** Data follows **

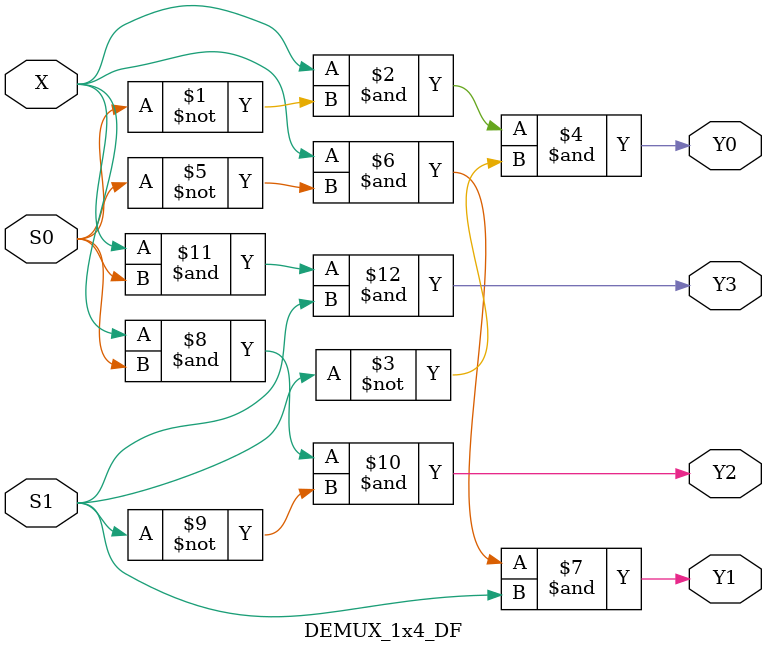
<source format=v>
`timescale 1ns / 1ps


module DEMUX_1x4_DF(
    input X,
    input S0,
    input S1,
    output Y0,
    output Y1,
    output Y2,
    output Y3
    );
    
    assign Y0 = X & (~S0) & (~S1);
    assign Y1 = X & (~S0) & (S1);
    assign Y2 = X & (S0) & (~S1);
    assign Y3 = X & (S0) & (S1);
endmodule

</source>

** End of Data **

• _Exercise instructions_: Which lines in the data above contain "output"? Show each one.

• _Your response_:
    output Y0,
    output Y1,
    output Y2,
    output Y3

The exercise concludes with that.